- **Problem**: Your task is to transcribe the entries below exactly, from their first line down to the line containing "cells in squamous", and to stop there.

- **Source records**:

◆ ◆ ◆ ◆ ◆ ◆ ◆

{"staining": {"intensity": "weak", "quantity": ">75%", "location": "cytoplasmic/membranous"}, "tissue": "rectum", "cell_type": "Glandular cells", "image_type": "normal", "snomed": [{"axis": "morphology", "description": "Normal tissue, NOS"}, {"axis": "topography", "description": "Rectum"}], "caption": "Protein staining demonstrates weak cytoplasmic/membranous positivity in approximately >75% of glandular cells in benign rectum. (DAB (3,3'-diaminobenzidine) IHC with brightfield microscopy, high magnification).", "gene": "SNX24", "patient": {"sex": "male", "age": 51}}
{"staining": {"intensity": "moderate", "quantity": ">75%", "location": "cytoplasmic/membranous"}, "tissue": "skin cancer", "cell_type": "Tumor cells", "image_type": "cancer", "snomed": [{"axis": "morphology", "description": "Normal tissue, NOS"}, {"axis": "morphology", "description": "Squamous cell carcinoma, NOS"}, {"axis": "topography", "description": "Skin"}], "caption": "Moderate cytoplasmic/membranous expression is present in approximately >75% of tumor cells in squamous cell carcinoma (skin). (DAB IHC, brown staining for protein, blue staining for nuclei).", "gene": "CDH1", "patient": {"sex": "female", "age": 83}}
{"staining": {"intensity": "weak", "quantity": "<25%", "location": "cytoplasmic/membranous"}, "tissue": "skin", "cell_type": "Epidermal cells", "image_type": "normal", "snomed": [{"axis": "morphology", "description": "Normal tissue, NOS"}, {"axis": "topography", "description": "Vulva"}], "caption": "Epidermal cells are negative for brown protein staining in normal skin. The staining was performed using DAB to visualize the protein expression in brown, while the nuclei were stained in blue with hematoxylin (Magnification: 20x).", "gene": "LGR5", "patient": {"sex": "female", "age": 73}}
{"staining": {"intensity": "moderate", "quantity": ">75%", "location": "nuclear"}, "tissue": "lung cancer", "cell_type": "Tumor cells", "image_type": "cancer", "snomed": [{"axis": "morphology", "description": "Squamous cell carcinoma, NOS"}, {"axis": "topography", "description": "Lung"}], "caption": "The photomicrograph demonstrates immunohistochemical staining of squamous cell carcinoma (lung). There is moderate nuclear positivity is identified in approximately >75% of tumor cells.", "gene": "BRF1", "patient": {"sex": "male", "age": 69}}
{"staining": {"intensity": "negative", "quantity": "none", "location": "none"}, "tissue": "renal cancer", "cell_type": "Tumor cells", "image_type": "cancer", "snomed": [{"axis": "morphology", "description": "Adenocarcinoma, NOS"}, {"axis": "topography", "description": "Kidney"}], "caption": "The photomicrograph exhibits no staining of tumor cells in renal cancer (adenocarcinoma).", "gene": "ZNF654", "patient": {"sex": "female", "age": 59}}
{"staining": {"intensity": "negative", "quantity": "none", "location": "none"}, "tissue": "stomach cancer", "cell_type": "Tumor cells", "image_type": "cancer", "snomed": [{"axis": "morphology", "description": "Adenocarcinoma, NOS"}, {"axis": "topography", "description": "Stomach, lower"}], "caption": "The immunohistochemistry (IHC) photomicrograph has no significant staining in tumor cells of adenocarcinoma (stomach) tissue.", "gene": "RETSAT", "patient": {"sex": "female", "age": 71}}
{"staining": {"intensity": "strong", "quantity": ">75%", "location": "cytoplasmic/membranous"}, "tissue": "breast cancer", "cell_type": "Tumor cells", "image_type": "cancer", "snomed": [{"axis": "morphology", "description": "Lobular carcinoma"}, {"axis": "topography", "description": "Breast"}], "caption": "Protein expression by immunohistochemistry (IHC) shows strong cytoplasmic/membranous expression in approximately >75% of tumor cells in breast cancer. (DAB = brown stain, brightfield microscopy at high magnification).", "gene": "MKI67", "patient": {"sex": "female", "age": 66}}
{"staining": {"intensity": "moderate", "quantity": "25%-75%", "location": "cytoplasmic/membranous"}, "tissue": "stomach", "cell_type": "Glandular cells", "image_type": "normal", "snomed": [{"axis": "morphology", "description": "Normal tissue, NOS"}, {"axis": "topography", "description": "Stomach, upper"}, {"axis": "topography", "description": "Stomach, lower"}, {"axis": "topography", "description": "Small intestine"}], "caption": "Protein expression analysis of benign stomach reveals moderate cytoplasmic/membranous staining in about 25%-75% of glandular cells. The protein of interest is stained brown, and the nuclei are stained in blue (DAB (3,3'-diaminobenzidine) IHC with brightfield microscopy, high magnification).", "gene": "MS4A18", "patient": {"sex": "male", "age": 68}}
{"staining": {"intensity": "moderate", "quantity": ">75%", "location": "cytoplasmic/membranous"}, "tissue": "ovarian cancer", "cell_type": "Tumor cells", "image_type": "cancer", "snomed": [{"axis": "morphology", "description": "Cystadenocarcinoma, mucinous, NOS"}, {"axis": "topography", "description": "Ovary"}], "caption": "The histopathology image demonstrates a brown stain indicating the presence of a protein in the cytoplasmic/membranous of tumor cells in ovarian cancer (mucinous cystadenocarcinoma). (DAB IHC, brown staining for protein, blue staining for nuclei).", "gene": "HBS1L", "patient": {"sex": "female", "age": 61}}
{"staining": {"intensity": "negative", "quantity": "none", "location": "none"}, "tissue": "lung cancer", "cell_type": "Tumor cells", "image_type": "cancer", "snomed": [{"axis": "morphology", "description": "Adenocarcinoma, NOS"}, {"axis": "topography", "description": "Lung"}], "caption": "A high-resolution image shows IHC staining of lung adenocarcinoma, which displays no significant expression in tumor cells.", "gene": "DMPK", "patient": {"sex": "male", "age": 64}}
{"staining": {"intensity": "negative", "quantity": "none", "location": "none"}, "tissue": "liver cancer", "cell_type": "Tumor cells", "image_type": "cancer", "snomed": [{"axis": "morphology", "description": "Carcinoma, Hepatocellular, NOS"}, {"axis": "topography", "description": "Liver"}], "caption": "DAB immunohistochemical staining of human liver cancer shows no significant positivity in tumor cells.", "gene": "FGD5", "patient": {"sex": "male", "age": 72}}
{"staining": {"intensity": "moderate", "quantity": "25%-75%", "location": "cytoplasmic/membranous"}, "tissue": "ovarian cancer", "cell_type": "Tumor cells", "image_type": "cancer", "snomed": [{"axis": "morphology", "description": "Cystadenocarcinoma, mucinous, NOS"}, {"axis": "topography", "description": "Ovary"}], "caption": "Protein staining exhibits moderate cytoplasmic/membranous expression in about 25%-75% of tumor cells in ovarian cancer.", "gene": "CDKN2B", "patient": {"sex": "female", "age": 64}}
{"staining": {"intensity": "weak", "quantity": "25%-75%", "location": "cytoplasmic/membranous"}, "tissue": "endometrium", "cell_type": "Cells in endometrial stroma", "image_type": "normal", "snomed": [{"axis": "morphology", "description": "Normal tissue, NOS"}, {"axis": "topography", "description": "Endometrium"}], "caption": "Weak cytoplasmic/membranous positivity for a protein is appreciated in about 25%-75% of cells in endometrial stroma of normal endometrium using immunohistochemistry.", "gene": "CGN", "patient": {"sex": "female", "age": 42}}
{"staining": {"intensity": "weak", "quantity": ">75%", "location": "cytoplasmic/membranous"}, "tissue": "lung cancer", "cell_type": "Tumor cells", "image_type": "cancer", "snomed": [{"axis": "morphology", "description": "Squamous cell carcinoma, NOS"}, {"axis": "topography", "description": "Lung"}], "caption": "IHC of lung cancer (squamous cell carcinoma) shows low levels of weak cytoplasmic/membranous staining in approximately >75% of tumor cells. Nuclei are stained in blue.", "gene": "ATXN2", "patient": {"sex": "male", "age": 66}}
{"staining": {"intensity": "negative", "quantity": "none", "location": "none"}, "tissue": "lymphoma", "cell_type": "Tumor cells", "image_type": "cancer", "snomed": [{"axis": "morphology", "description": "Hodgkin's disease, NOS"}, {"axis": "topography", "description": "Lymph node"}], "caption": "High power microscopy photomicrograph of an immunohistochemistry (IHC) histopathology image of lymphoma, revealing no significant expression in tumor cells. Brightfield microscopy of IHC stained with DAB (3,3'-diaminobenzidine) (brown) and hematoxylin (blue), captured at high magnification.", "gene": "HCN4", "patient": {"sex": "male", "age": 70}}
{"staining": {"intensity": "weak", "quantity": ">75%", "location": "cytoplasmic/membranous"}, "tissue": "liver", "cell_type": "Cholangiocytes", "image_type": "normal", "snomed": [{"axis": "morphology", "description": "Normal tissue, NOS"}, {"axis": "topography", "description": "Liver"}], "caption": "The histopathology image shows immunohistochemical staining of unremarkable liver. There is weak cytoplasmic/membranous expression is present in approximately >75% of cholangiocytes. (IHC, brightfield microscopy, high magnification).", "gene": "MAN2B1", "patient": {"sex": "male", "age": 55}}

◆ ◆ ◆ ◆ ◆ ◆ ◆

- **Response to this exercise**:
{"staining": {"intensity": "weak", "quantity": ">75%", "location": "cytoplasmic/membranous"}, "tissue": "rectum", "cell_type": "Glandular cells", "image_type": "normal", "snomed": [{"axis": "morphology", "description": "Normal tissue, NOS"}, {"axis": "topography", "description": "Rectum"}], "caption": "Protein staining demonstrates weak cytoplasmic/membranous positivity in approximately >75% of glandular cells in benign rectum. (DAB (3,3'-diaminobenzidine) IHC with brightfield microscopy, high magnification).", "gene": "SNX24", "patient": {"sex": "male", "age": 51}}
{"staining": {"intensity": "moderate", "quantity": ">75%", "location": "cytoplasmic/membranous"}, "tissue": "skin cancer", "cell_type": "Tumor cells", "image_type": "cancer", "snomed": [{"axis": "morphology", "description": "Normal tissue, NOS"}, {"axis": "morphology", "description": "Squamous cell carcinoma, NOS"}, {"axis": "topography", "description": "Skin"}], "caption": "Moderate cytoplasmic/membranous expression is present in approximately >75% of tumor cells in squamous cell carcinoma (skin). (DAB IHC, brown staining for protein, blue staining for nuclei).", "gene": "CDH1", "patient": {"sex": "female", "age": 83}}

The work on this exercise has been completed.